___ Records for processing
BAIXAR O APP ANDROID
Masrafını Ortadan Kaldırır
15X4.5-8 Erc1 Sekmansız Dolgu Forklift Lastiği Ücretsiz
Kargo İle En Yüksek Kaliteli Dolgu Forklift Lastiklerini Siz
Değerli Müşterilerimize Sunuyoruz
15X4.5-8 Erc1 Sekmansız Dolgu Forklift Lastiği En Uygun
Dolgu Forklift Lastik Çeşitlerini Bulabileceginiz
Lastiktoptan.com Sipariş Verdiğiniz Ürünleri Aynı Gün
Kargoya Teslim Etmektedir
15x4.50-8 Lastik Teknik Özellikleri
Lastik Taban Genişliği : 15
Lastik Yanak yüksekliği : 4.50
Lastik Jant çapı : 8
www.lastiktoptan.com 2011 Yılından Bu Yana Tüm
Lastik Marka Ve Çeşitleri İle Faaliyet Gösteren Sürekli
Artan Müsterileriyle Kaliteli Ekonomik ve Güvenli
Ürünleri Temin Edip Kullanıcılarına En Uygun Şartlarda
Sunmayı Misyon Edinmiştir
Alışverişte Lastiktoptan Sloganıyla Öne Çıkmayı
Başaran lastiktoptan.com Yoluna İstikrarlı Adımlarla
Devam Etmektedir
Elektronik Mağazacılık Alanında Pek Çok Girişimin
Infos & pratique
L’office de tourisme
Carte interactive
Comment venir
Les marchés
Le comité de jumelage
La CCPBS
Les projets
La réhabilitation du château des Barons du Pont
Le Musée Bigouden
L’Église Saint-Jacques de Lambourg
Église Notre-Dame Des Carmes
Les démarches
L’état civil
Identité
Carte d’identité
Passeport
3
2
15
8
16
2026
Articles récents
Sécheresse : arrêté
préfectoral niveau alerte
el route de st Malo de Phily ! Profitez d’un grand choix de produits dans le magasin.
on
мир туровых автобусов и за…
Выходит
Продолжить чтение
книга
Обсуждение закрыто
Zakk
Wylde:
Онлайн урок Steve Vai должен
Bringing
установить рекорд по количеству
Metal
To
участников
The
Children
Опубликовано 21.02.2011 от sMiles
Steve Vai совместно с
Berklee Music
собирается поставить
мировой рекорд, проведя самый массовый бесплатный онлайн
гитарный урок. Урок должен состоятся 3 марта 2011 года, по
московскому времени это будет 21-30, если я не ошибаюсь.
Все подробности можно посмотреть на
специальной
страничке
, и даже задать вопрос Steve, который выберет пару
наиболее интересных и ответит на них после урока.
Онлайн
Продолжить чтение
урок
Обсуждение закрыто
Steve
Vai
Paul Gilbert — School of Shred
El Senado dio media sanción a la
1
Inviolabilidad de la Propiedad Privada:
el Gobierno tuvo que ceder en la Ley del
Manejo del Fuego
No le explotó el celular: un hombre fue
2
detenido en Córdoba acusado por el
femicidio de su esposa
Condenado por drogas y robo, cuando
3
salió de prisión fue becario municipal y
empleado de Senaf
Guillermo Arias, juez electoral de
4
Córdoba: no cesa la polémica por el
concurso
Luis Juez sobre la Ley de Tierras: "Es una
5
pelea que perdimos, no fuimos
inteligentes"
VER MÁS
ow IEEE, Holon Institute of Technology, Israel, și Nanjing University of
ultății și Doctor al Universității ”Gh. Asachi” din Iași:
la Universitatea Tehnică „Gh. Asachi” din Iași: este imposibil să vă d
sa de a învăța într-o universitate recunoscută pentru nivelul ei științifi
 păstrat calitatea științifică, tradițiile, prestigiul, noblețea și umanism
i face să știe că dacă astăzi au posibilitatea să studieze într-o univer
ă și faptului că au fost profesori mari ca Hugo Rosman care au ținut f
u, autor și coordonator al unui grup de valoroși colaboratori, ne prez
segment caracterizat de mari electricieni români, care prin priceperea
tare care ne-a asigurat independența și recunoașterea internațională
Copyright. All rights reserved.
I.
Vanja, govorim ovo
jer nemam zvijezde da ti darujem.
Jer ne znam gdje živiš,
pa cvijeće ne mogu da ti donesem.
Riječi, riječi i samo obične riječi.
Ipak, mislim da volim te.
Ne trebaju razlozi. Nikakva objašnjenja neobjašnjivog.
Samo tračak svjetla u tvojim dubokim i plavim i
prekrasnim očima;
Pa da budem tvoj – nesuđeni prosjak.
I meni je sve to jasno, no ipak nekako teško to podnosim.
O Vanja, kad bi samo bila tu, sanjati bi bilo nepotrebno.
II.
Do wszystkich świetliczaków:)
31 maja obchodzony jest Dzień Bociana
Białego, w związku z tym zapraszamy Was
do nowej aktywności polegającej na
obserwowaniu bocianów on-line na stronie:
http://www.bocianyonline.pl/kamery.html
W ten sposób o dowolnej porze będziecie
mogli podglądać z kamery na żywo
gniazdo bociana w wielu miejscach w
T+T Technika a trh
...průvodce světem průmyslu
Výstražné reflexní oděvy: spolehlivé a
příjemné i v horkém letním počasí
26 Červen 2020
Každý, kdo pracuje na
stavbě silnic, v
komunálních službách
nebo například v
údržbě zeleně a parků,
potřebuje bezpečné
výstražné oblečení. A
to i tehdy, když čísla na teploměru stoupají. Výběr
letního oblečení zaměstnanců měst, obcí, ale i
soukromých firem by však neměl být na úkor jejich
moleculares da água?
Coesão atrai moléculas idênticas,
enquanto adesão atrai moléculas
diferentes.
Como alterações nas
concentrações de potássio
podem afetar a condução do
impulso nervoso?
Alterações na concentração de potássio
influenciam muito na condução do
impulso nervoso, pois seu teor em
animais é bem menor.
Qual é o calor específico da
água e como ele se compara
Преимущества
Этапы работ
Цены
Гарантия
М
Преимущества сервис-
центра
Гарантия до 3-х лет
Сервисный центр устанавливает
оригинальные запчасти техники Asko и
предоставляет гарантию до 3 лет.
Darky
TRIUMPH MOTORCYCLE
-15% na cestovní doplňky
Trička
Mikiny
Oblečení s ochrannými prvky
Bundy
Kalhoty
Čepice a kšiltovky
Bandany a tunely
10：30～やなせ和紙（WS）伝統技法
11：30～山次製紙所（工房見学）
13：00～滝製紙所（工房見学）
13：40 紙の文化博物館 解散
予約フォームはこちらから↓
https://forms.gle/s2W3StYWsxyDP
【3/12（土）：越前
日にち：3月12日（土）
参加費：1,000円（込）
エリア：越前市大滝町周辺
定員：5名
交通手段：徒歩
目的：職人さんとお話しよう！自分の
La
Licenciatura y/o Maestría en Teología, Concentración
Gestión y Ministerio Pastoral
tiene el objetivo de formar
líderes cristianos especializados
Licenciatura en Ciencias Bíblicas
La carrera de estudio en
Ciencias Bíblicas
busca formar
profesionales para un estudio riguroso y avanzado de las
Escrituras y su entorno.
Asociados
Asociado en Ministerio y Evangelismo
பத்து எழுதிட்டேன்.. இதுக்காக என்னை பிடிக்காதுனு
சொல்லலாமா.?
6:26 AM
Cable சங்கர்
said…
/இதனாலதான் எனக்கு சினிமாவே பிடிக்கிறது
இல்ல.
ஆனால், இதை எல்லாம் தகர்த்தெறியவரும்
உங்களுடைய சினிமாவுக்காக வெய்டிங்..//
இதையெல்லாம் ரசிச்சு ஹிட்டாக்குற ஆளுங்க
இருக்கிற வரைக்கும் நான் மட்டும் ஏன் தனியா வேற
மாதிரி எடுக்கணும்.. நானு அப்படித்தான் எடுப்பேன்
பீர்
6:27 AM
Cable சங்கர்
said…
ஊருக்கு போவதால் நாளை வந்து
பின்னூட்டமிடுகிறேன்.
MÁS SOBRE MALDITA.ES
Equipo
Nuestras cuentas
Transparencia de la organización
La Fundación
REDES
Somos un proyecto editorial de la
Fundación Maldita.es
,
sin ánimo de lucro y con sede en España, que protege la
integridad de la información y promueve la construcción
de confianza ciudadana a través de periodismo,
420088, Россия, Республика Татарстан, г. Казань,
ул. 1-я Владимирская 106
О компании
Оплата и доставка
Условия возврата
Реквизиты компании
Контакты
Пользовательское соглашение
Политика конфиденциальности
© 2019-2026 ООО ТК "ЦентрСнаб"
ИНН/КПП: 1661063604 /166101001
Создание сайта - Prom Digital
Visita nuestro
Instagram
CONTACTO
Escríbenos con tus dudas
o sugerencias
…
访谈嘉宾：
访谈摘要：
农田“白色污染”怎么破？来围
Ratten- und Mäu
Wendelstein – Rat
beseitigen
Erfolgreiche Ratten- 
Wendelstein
______
▶ Brief: Within the data above, how many lines include the string "Carte"? Only the number is required.

▶ Solution: 2